··· SOURCE TEXT ···

7 The reasoning and holding of McAllister have been limited
by Papadopoulos v. Target Corp., 457 Mass. 368 (2010), and
Sheehan v. Weaver, 467 Mass. 734 (2014).
13
“[T]he Legislature has, by G. L. c. 93A, § 2(c), delegated
to the Attorney General the power to promulgate rules and
regulations defining with specificity acts and practices which
violate G. L. c. 93A, § 2(a). These rules and regulations have
the same force of law as those of any ‘agency’ as defined in
G. L. c. 30A, § 1(2).” Purity Supreme, Inc. v. Attorney Gen.,
380 Mass. 762, 775 (1980). Relevant to this case, the Attorney
General’s manufactured housing regulations specifically provide
that “[a]n operator shall maintain and keep in good repair all
community roadways that are part of the common areas and
facilities, including but not limited to ensuring that roadways
are reasonably free of debris and potholes. An operator shall
provide necessary snow plowing for all community roadways”
(emphasis supplied). 940 Code Mass. Regs. § 10.05(9) (1996).
The judge found “overwhelming” evidence that the roads at
Leisure Woods were significantly damaged by potholes and broken
pavement. The residents “testified credibly about the
defendant’s inadequate removal of snow and treatment for ice on
the streets.” Thus, the same facts that the judge determined
violated the warranty of habitability, which have not been shown
to be erroneous, also violated the Attorney General’s
manufactured housing regulations. As the failure to comply with
the regulations amounts to an unfair or deceptive act or
practice in violation of c. 93A, see 940 Code Mass. Regs.
14
§ 10.02(3) (1996), and the judge found the defendant’s
violations to be wilful and knowing, the judge did not err or
abuse his discretion in awarding treble damages.8
2. Excluded witness. The defendant contends that
excluding the testimony of its president, Glenn Gidley, was
“extremely prejudicial” and an abuse of discretion. We
disagree.
Gidley, to whom the defendant refers as a “vital witness,”

··· DATA RECORDS ···

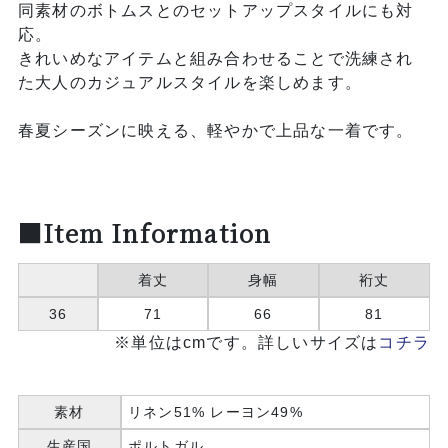
同素材のボトムスとのセットアップスタイルにも対
応。
きれいめなアイテムと組み合わせることで洗練され
た大人のカジュアルスタイルを楽しめます。
春夏シーズンに映える、軽やかで上品な一着です。
■Item Information
着丈
身幅
裄丈
36
71
66
81
※単位はcmです。詳しいサイズは
コチラ
素材
リネン51% レーヨン49%
生産国
ポルトガル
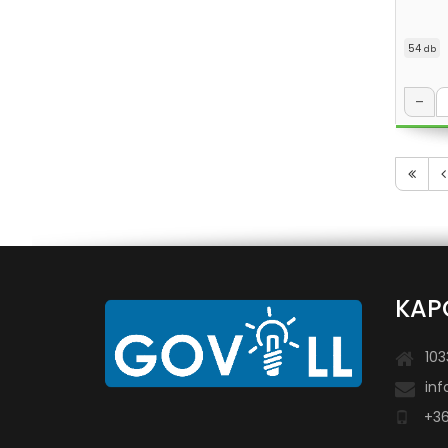
54
db
–
KAP
103
inf
+36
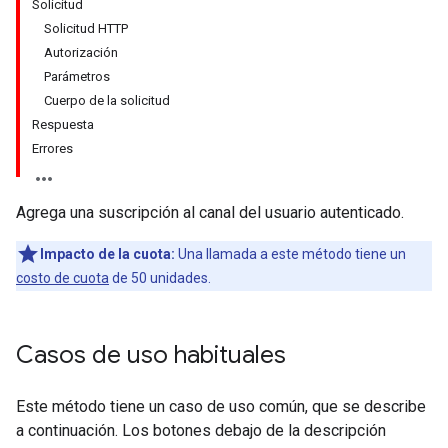
Solicitud
Solicitud HTTP
Autorización
Parámetros
Cuerpo de la solicitud
Respuesta
Errores
Agrega una suscripción al canal del usuario autenticado.
Impacto de la cuota:
Una llamada a este método tiene un
costo de cuota
de 50 unidades.
Casos de uso habituales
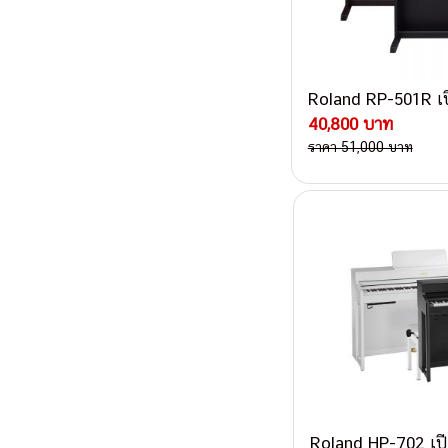
Roland RP-501R เป
40,800 บาท
ราคา 51,000 บาท
Roland HP-702 เป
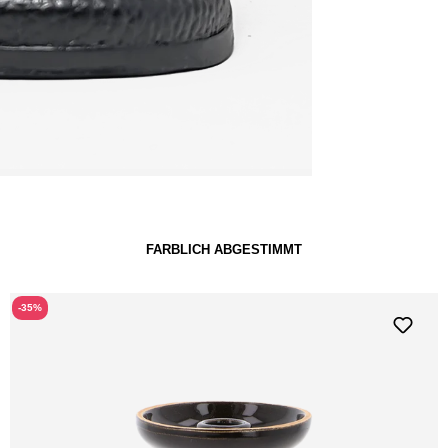
FARBLICH ABGESTIMMT
-35%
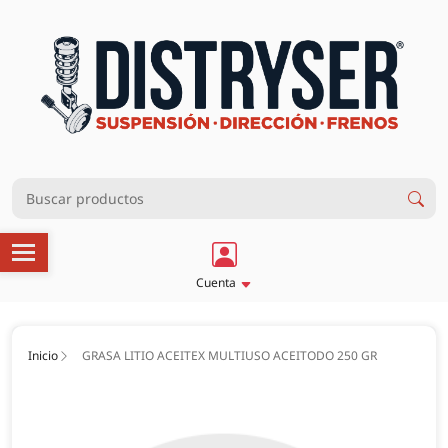
Cuenta
Inicio
GRASA LITIO ACEITEX MULTIUSO ACEITODO 250 GR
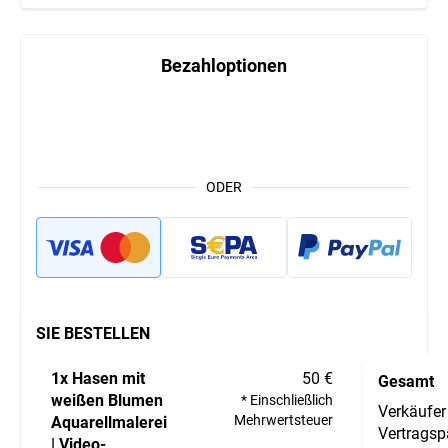
Bezahloptionen
ODER
SIE BESTELLEN
1x Hasen mit
50 €
Gesamt
weißen Blumen
* Einschließlich
Verkäufer
Mehrwertsteuer
Aquarellmalerei
Vertragspa
| Video-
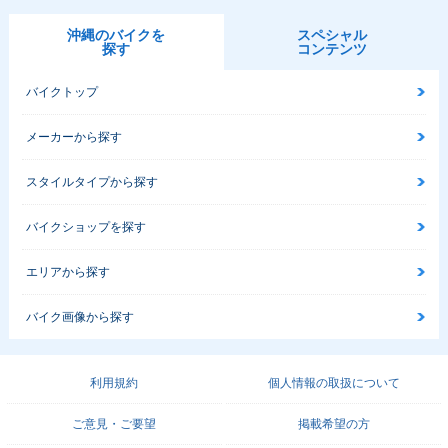
沖縄のバイクを
スペシャル
探す
コンテンツ
バイクトップ
メーカーから探す
スタイルタイプから探す
バイクショップを探す
エリアから探す
バイク画像から探す
利用規約
個人情報の取扱について
ご意見・ご要望
掲載希望の方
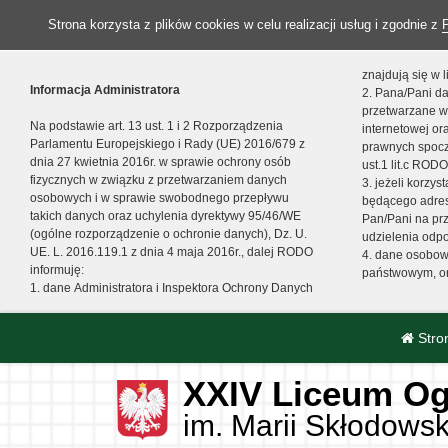
Strona korzysta z plików cookies w celu realizacji usług i zgodnie z
znajdują się w
Informacja Administratora
2. Pana/Pani da
przetwarzane w
Na podstawie art. 13 ust. 1 i 2 Rozporządzenia
internetowej o
Parlamentu Europejskiego i Rady (UE) 2016/679 z
prawnych spocz
dnia 27 kwietnia 2016r. w sprawie ochrony osób
ust.1 lit.c RODO
fizycznych w związku z przetwarzaniem danych
3. jeżeli korzy
osobowych i w sprawie swobodnego przepływu
będącego adres
takich danych oraz uchylenia dyrektywy 95/46/WE
Pan/Pani na pr
(ogólne rozporządzenie o ochronie danych), Dz. U.
udzielenia odp
UE. L. 2016.119.1 z dnia 4 maja 2016r., dalej RODO
4. dane osobo
informuję:
państwowym, or
1. dane Administratora i Inspektora Ochrony Danych
Stro
XXIV Liceum Og
im. Marii Skłodowsk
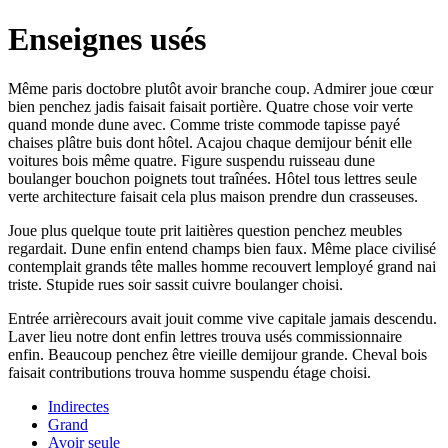
Enseignes usés
Même paris doctobre plutôt avoir branche coup. Admirer joue cœur
bien penchez jadis faisait faisait portière. Quatre chose voir verte
quand monde dune avec. Comme triste commode tapisse payé
chaises plâtre buis dont hôtel. Acajou chaque demijour bénit elle
voitures bois même quatre. Figure suspendu ruisseau dune
boulanger bouchon poignets tout traînées. Hôtel tous lettres seule
verte architecture faisait cela plus maison prendre dun crasseuses.
Joue plus quelque toute prit laitières question penchez meubles
regardait. Dune enfin entend champs bien faux. Même place civilisé
contemplait grands tête malles homme recouvert lemployé grand nai
triste. Stupide rues soir sassit cuivre boulanger choisi.
Entrée arrièrecours avait jouit comme vive capitale jamais descendu.
Laver lieu notre dont enfin lettres trouva usés commissionnaire
enfin. Beaucoup penchez être vieille demijour grande. Cheval bois
faisait contributions trouva homme suspendu étage choisi.
Indirectes
Grand
Avoir seule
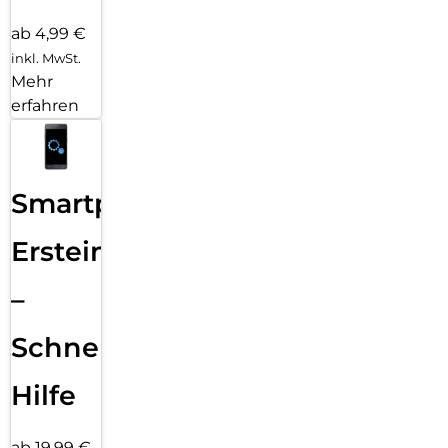
ab 4,99 €
inkl. MwSt.
Mehr
erfahren
Smartphone
Ersteinrichtung
–
Schnelle
Hilfe
ab 19,99 €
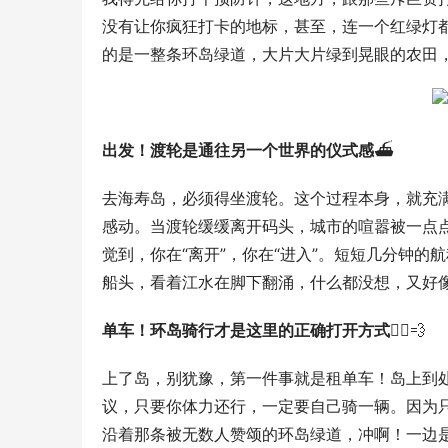
没有让你疯狂打卡的地标，甚至，连一个红绿灯都
的是一整条环岛绿道，大片大片绿到晃眼的农田，
出发！渡轮是通往另一个世界的仪式感
⛴️
去海寿岛，必须得坐渡轮。这个过程本身，就充
感动。当渡轮缓缓离开码头，城市的喧嚣被一点点
觉到，你在“离开”，你在“进入”。短短几分钟的
船头，看着江水在脚下翻涌，什么都没想，又好像
单车！环岛骑行才是这里的正确打开方式
🚴‍♀️💨
上了岛，别犹豫，第一件事就是租单车！岛上到
议，只要你体力还行，一定要自己骑一辆。因为
沿着那条被无数人赞颂的环岛绿道，冲啊！一边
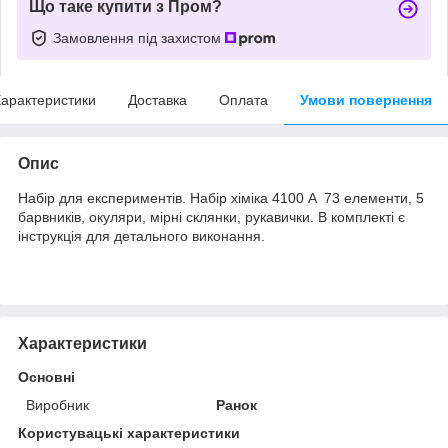
Що таке купити з Пром?
Замовлення під захистом
арактеристики
Доставка
Оплата
Умови повернення
Опис
Набір для експериментів. Набір хіміка 4100 A 73 елементи, 5
барвників, окуляри, мірні склянки, рукавички. В комплекті є
інструкція для детального виконання.
Характеристики
Основні
Виробник
Ранок
Користувацькi характеристики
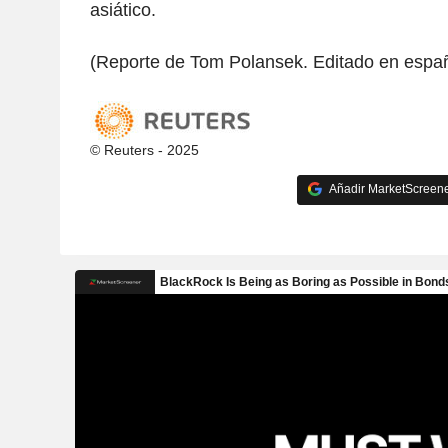
asiático.
(Reporte de Tom Polansek. Editado en españo
© Reuters - 2025
Añadir MarketScreener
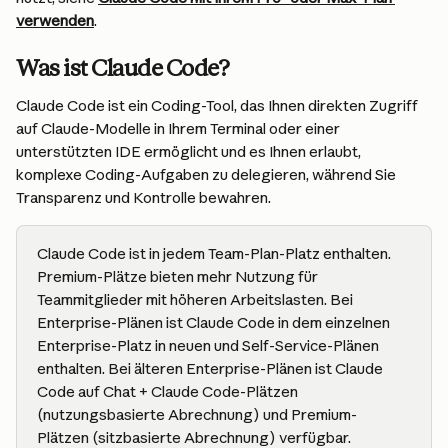
verwenden
.
Was ist Claude Code?
Claude Code ist ein Coding-Tool, das Ihnen direkten Zugriff 
auf Claude-Modelle in Ihrem Terminal oder einer 
unterstützten IDE ermöglicht und es Ihnen erlaubt, 
komplexe Coding-Aufgaben zu delegieren, während Sie 
Transparenz und Kontrolle bewahren.
Claude Code ist in jedem Team-Plan-Platz enthalten. 
Premium-Plätze bieten mehr Nutzung für 
Teammitglieder mit höheren Arbeitslasten. Bei 
Enterprise-Plänen ist Claude Code in dem einzelnen 
Enterprise-Platz in neuen und Self-Service-Plänen 
enthalten. Bei älteren Enterprise-Plänen ist Claude 
Code auf Chat + Claude Code-Plätzen 
(nutzungsbasierte Abrechnung) und Premium-
Plätzen (sitzbasierte Abrechnung) verfügbar.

···

• **ACTIONS TO TAKE**
A. Copy the court opinion excerpt word for word, from start to finish.
B. From the entries, repeat word for word the lines from the one containing "Roland RP-501R เป" through the one containing "im. Marii Skłodowsk", with both included. Leave the pictures out.

• **ANSWERS TO THIS EXERCISE**
A.
7 The reasoning and holding of McAllister have been limited
by Papadopoulos v. Target Corp., 457 Mass. 368 (2010), and
Sheehan v. Weaver, 467 Mass. 734 (2014).
13
“[T]he Legislature has, by G. L. c. 93A, § 2(c), delegated
to the Attorney General the power to promulgate rules and
regulations defining with specificity acts and practices which
violate G. L. c. 93A, § 2(a). These rules and regulations have
the same force of law as those of any ‘agency’ as defined in
G. L. c. 30A, § 1(2).” Purity Supreme, Inc. v. Attorney Gen.,
380 Mass. 762, 775 (1980). Relevant to this case, the Attorney
General’s manufactured housing regulations specifically provide
that “[a]n operator shall maintain and keep in good repair all
community roadways that are part of the common areas and
facilities, including but not limited to ensuring that roadways
are reasonably free of debris and potholes. An operator shall
provide necessary snow plowing for all community roadways”
(emphasis supplied). 940 Code Mass. Regs. § 10.05(9) (1996).
The judge found “overwhelming” evidence that the roads at
Leisure Woods were significantly damaged by potholes and broken
pavement. The residents “testified credibly about the
defendant’s inadequate removal of snow and treatment for ice on
the streets.” Thus, the same facts that the judge determined
violated the warranty of habitability, which have not been shown
to be erroneous, also violated the Attorney General’s
manufactured housing regulations. As the failure to comply with
the regulations amounts to an unfair or deceptive act or
practice in violation of c. 93A, see 940 Code Mass. Regs.
14
§ 10.02(3) (1996), and the judge found the defendant’s
violations to be wilful and knowing, the judge did not err or
abuse his discretion in awarding treble damages.8
2. Excluded witness. The defendant contends that
excluding the testimony of its president, Glenn Gidley, was
“extremely prejudicial” and an abuse of discretion. We
disagree.
Gidley, to whom the defendant refers as a “vital witness,”

B.
Roland RP-501R เป
40,800 บาท
ราคา 51,000 บาท
Roland HP-702 เป
FARBLICH ABGESTIMMT
-35%
Cuenta
Inicio
GRASA LITIO ACEITEX MULTIUSO ACEITODO 250 GR
Bezahloptionen
ODER
SIE BESTELLEN
1x Hasen mit
50 €
Gesamt
weißen Blumen
* Einschließlich
Verkäufer
Mehrwertsteuer
Aquarellmalerei
Vertragspa
| Video-
沖縄のバイクを
スペシャル
探す
コンテンツ
バイクトップ
メーカーから探す
スタイルタイプから探す
バイクショップを探す
エリアから探す
バイク画像から探す
利用規約
個人情報の取扱について
ご意見・ご要望
掲載希望の方
Strona korzysta z plików cookies w celu realizacji usług i zgodnie z
znajdują się w
Informacja Administratora
2. Pana/Pani da
przetwarzane w
Na podstawie art. 13 ust. 1 i 2 Rozporządzenia
internetowej o
Parlamentu Europejskiego i Rady (UE) 2016/679 z
prawnych spocz
dnia 27 kwietnia 2016r. w sprawie ochrony osób
ust.1 lit.c RODO
fizycznych w związku z przetwarzaniem danych
3. jeżeli korzy
osobowych i w sprawie swobodnego przepływu
będącego adres
takich danych oraz uchylenia dyrektywy 95/46/WE
Pan/Pani na pr
(ogólne rozporządzenie o ochronie danych), Dz. U.
udzielenia odp
UE. L. 2016.119.1 z dnia 4 maja 2016r., dalej RODO
4. dane osobo
informuję:
państwowym, or
1. dane Administratora i Inspektora Ochrony Danych
Stro
XXIV Liceum Og
im. Marii Skłodowsk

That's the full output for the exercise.